Alexa stared at her toes. The nails were painted a shade of red so dark it could have been obsidian. Cain looked around the apartment. There was a little kitchen, all stainless steel and blond wood. A well-stocked shelf of liquor, but most of the bottles were full. The walls, which were covered in textured black silk, displayed her work. He recognized Patricia in two of the paintings. There was a young man in two others. In one, he was sitting on the rocks on China Beach, his hand shielding his eyes from the low sun so that his face was just a shadow. You could see Castelli’s house on the cliffs in the background, could see the winding stairway that worked down from the top. The kid had to be Alexa’s boyfriend. She’d caught the details of his body so precisely, she couldn’t possibly have been looking at him from any distance. In the other painting, he was on the Murphy bed in this apartment, his pose not much different from the one Alexa had been holding for her friend.

“He’s really—This is serious?”

“Yes,” Fischer said. “This is serious.”

“But who?”

“We don’t know,” Cain said. “Did he try calling you last night?”

“No.”

“What about your boyfriend? Where was he?”

“What boyfriend?”

Cain nodded to the paintings.

“Him?” she said. “He’s just a guy I paint. I used to sleep with him sometimes, but not in a while. I don’t know what you call that in your world. I’d forget him, but he’s still on the wall. The only thing he was any good at was sitting still.”
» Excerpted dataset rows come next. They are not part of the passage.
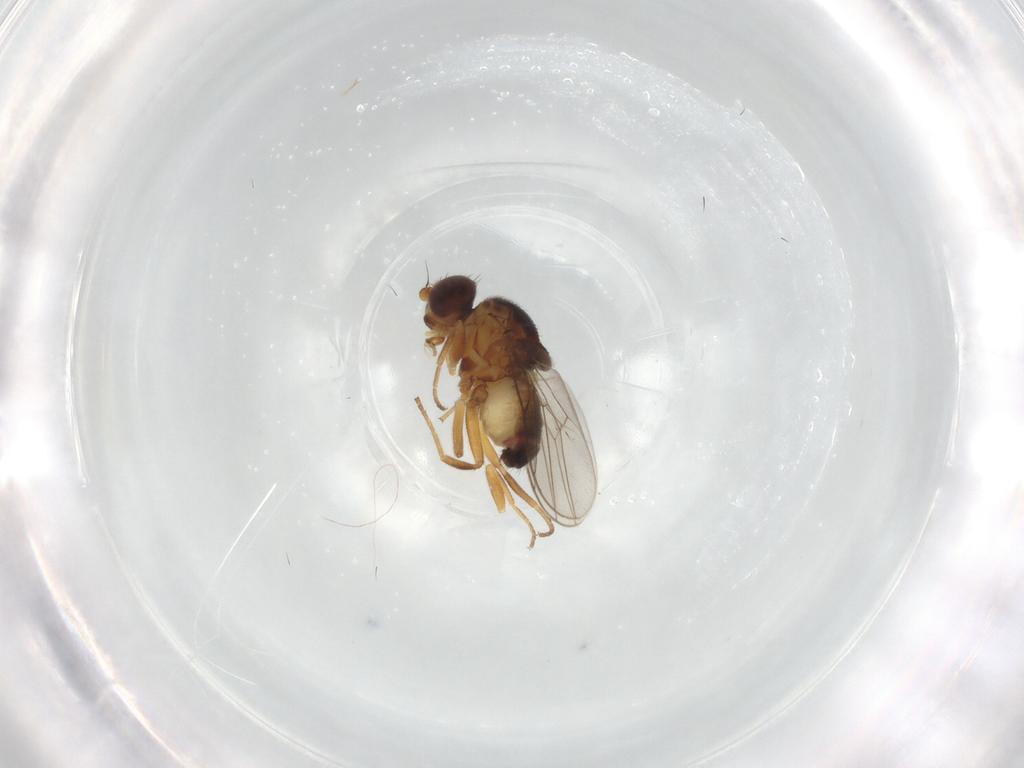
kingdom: Animalia
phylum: Arthropoda
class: Insecta
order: Diptera
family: Chloropidae
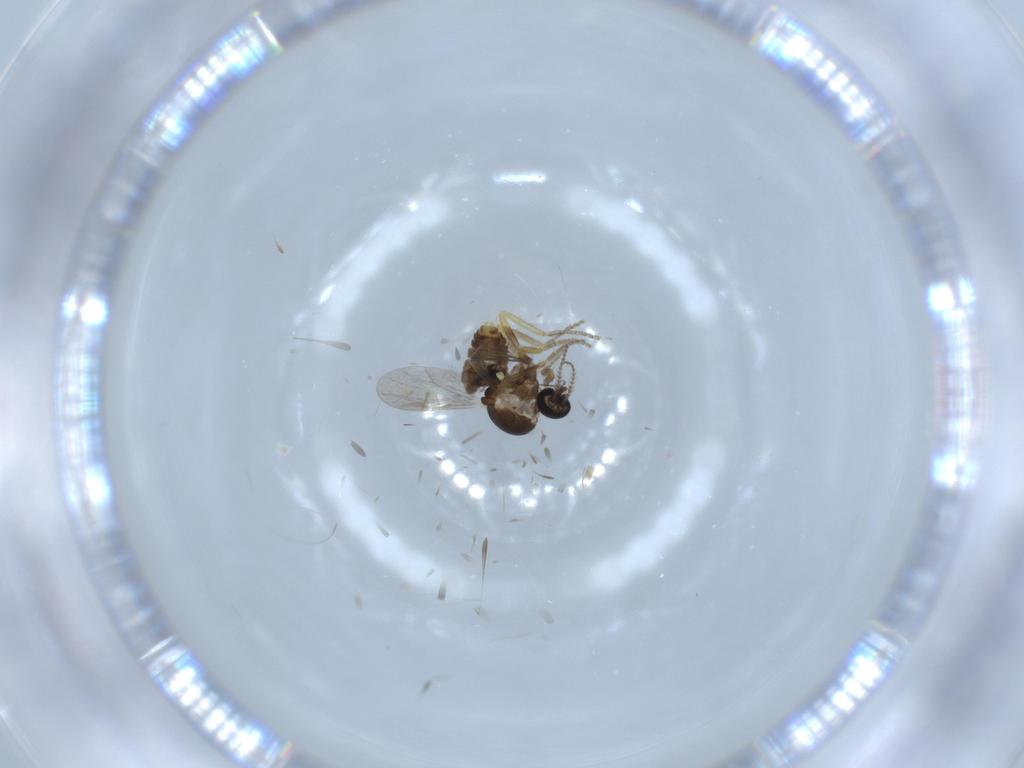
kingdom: Animalia
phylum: Arthropoda
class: Insecta
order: Diptera
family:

“Your phone was turned on last night?”

“It’s always on.”

“And you were here?”

“With Patricia—go to the drafting table and take a look.”

Half a dozen charcoal sketches lay on the drafting table. Patricia was in two of them, Alexa’s style fast and fluid, somehow catching movement in a single frame. The rest were of Alexa, who wore her nudity like a piece of draped silk. She lay on the bed; she sat on a stool with her legs crossed and her hair piled atop her head. She knelt in front of a stone bowl and washed her hair.

“You were here all night?” Cain asked.

“And all day today,” Alexa said. “This—what happened to my dad—do you think it has to do with what we talked about? About the girl in the picture?”

“Whatever you haven’t already told me, now would be a good time. It could help us find out what happened.”

She stood, still holding the sheet around herself. A three-paneled dressing screen blocked one corner of the room. Rice paper and painted dragons. When she stepped behind it and dropped the sheet, he could see her nude silhouette against the thin paper. She knelt, and a drawer slid open. He had no idea what she might be taking out of it. To his left, Fischer’s hand tucked inside her jacket and unsnapped her holster. There was nothing showy about it; she was just being careful. He could get used to working with her.

Alexa came back from behind the screen wearing a gray nightgown. It looked like it was made of wet crepe paper. Something in her right hand flashed steel when she passed under the tracked halogen spotlights.